China is going to be a big market for EV manufacturers. Nio has approached the charging problem from a unique angle in China - Battery-as-a-Service subscription model. They are building cars with battery-swapping capability and charging-stations that can swap battery pack in just 5 minutes. Starting in Nov 2018, it has already completed a million swaps by end of 2020.

Autonomous Vehicle

Driving is a very tedious and pretty lack-luster task, especially on long routes. Given a choice, I’d rather read a book than to drive myself. Still, you need to get from point A to point B somehow. Humans make mistakes, they lose attention, get tired. So much so that human error play a part in 90% of crashes. Machines on the other hand can do this task without getting tired at all.

Attempt at autonomy aren’t new but recent advances in sensors, computing power and machine learning are making is more possible now.
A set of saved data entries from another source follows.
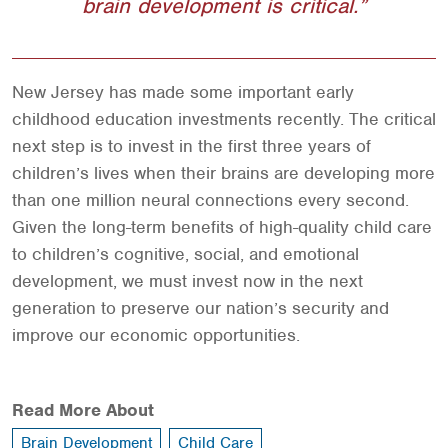
brain development is critical.
New Jersey has made some important early
childhood education investments recently. The critical
next step is to invest in the first three years of
children’s lives when their brains are developing more
than one million neural connections every second.
Given the long-term benefits of high-quality child care
to children’s cognitive, social, and emotional
development, we must invest now in the next
generation to preserve our nation’s security and
improve our economic opportunities.
Read More About
Brain Development
Child Care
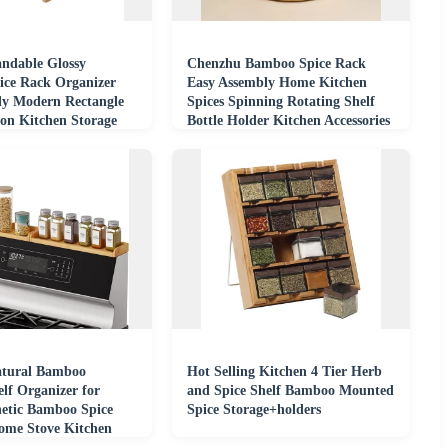
andable Glossy
Chenzhu Bamboo Spice Rack
ce Rack Organizer
Easy Assembly Home Kitchen
ly Modern Rectangle
Spices Spinning Rotating Shelf
ion Kitchen Storage
Bottle Holder Kitchen Accessories
atural Bamboo
Hot Selling Kitchen 4 Tier Herb
lf Organizer for
and Spice Shelf Bamboo Mounted
etic Bamboo Spice
Spice Storage+holders
Home Stove Kitchen
ganization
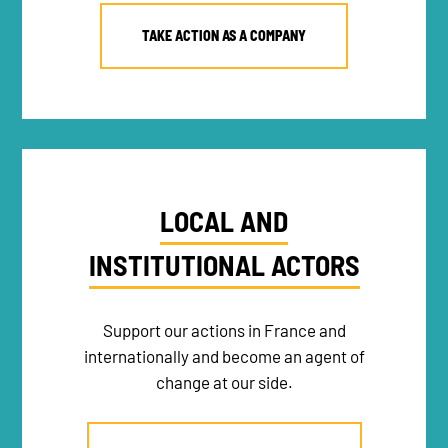
TAKE ACTION AS A COMPANY
LOCAL AND
INSTITUTIONAL ACTORS
Support our actions in France and
internationally and become an agent of
change at our side.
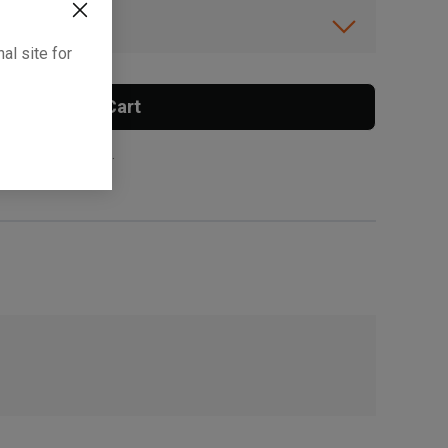
ibility.
al site for
Add To Cart
 surcharge applies.
, , ,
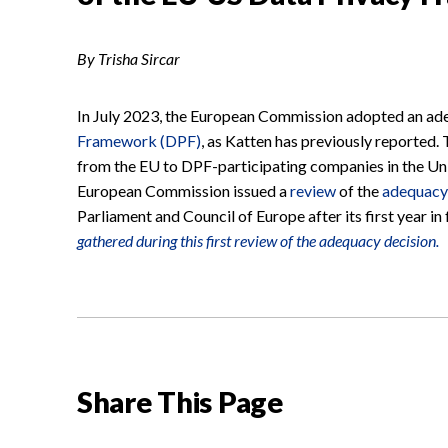
By Trisha Sircar
In July 2023, the European Commission adopted an ade
Framework (DPF)
, as Katten has previously reported. 
from the EU to DPF-participating companies in the Uni
European Commission issued a
review
of the
adequacy
Parliament and Council of Europe after its first year in
gathered during this first review of the adequacy decision.
Share This Page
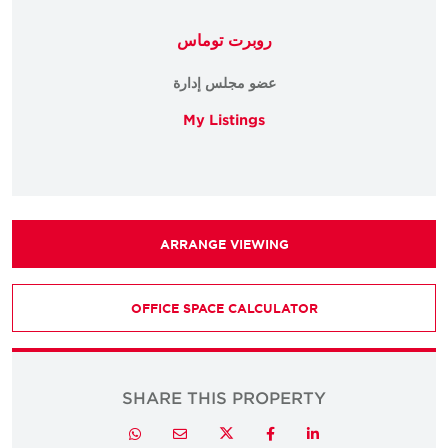
روبرت توماس
عضو مجلس إدارة
My Listings
ARRANGE VIEWING
OFFICE SPACE CALCULATOR
SHARE THIS PROPERTY
Twitter
Whatsapp
Email
Facebook
LinkedIn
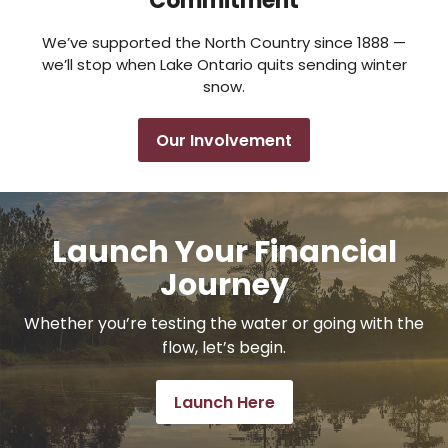
Commitment
We’ve supported the North Country since 1888 —
we’ll stop when Lake Ontario quits sending winter
snow.
Our Involvement
Launch Your Financial
Journey
Whether you’re testing the water or going with the
flow, let’s begin.
Launch Here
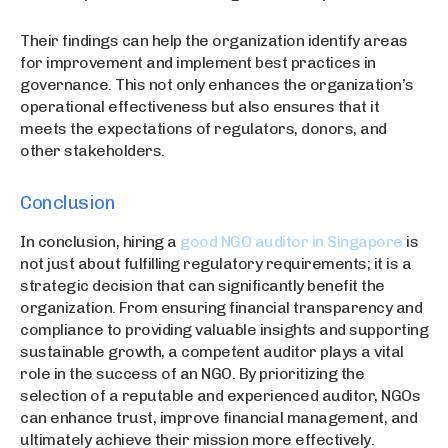
Their findings can help the organization identify areas
for improvement and implement best practices in
governance. This not only enhances the organization’s
operational effectiveness but also ensures that it
meets the expectations of regulators, donors, and
other stakeholders.
Conclusion
In conclusion, hiring a
good NGO auditor in Singapore
is
not just about fulfilling regulatory requirements; it is a
strategic decision that can significantly benefit the
organization. From ensuring financial transparency and
compliance to providing valuable insights and supporting
sustainable growth, a competent auditor plays a vital
role in the success of an NGO. By prioritizing the
selection of a reputable and experienced auditor, NGOs
can enhance trust, improve financial management, and
ultimately achieve their mission more effectively.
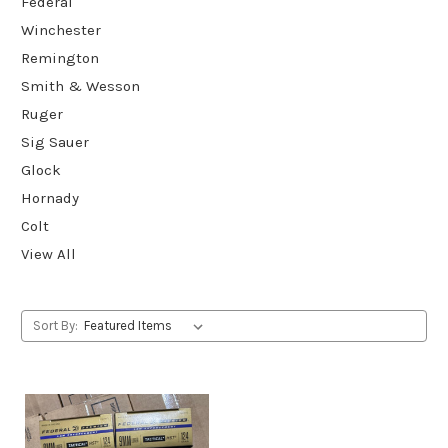
Federal
Winchester
Remington
Smith & Wesson
Ruger
Sig Sauer
Glock
Hornady
Colt
View All
Sort By:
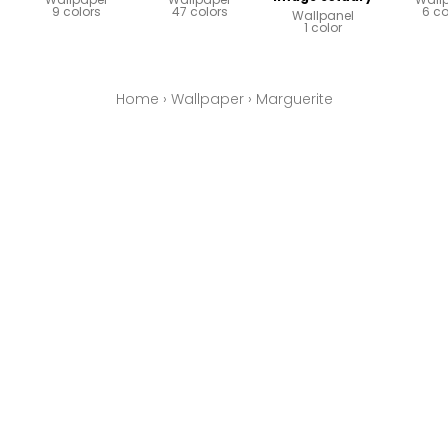
9 colors
47 colors
6 co
Wallpanel
1 color
Home
›
Wallpaper
›
Marguerite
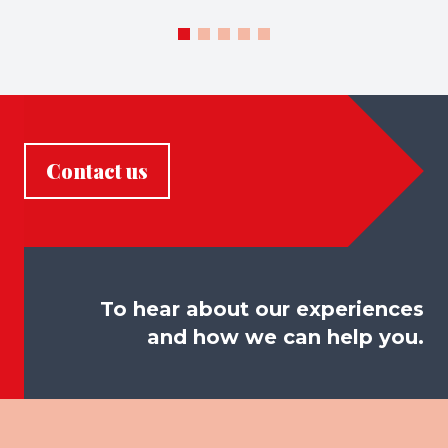
Contact us
To hear about our experiences
and how we can help you.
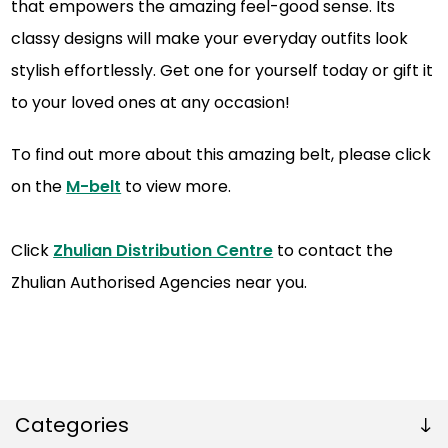
that empowers the amazing feel-good sense. Its
classy designs will make your everyday outfits look
stylish effortlessly. Get one for yourself today or gift it
to your loved ones at any occasion!
To find out more about this amazing belt, please click
on the
M-belt
to view more.
Click
Zhulian Distribution Centre
to contact the
Zhulian Authorised Agencies near you.
Categories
Lex Fridman has a very good lectures on deep-learning for self-driving vehicles and deep-learning.

History of Autonomy

Autonomous vehicles are going to be the standard in the future. Self-driving cars are going to change society more than anything else in recent past. Attaining semi-autonomy is withing reach but fully autonomy will require significant advances.

Semi vs Full Autonomy

With all level-5 self-driving vehicles on road, car crashes will be a thing of the past. Traffic can also be significantly reduced by coordination of fully autonomous vehicles driving on road.

According to Navigant’s research, Ford and GM are among the leaders in the race for autonomous vehicle tech. TSLA has hype on its side, F & GM have experience, scale, higher earnings/profits and likely the tech too.
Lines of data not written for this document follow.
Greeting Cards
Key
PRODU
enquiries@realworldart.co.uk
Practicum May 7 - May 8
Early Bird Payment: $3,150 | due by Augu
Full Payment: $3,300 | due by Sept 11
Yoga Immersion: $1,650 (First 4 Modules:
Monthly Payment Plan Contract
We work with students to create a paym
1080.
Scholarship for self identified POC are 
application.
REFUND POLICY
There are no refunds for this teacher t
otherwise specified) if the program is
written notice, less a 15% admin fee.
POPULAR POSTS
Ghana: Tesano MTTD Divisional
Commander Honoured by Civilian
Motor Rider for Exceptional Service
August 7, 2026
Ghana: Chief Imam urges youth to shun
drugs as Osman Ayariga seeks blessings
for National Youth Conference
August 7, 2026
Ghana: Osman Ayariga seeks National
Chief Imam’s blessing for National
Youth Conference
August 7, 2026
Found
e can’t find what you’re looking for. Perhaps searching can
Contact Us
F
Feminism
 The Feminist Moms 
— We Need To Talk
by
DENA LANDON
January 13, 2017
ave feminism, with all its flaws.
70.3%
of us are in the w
TSLA vs F vs GM autonomous driving

Apple is teaming with Hyundai but it’s still years away from production.

The primary intent of owning a car is to go from point A to point B. With autonomous taxi service, you can reduce the cost of transportation significantly, something which hasn’t changed much since the first Ford rolled out of assembly line. Google’s Waymo has teamed up with Chrysler and it is targeting ride-hailing market, already offering driverless rides in Arizona.

Waymo taxi

Conclusion

Electric Vehicles need to be the go-to choice for consumers. EV is a hot space with a lot of hype and upcoming competition. There are several other areas that need innovation to make electric cars the de-facto choice. Tesla doesn’t have all the answers to the problems our planet faces. It was a driver for EV growth and helped move the legacy auto-makers. A fully autonomous shared ride-hailing vehicle fleet can reduce the total cost of ownership, dramatically reduce the cost of transportation and reduce traffic/congestions. It is going to be one of many options, we need more innovation and for it to happen sooner!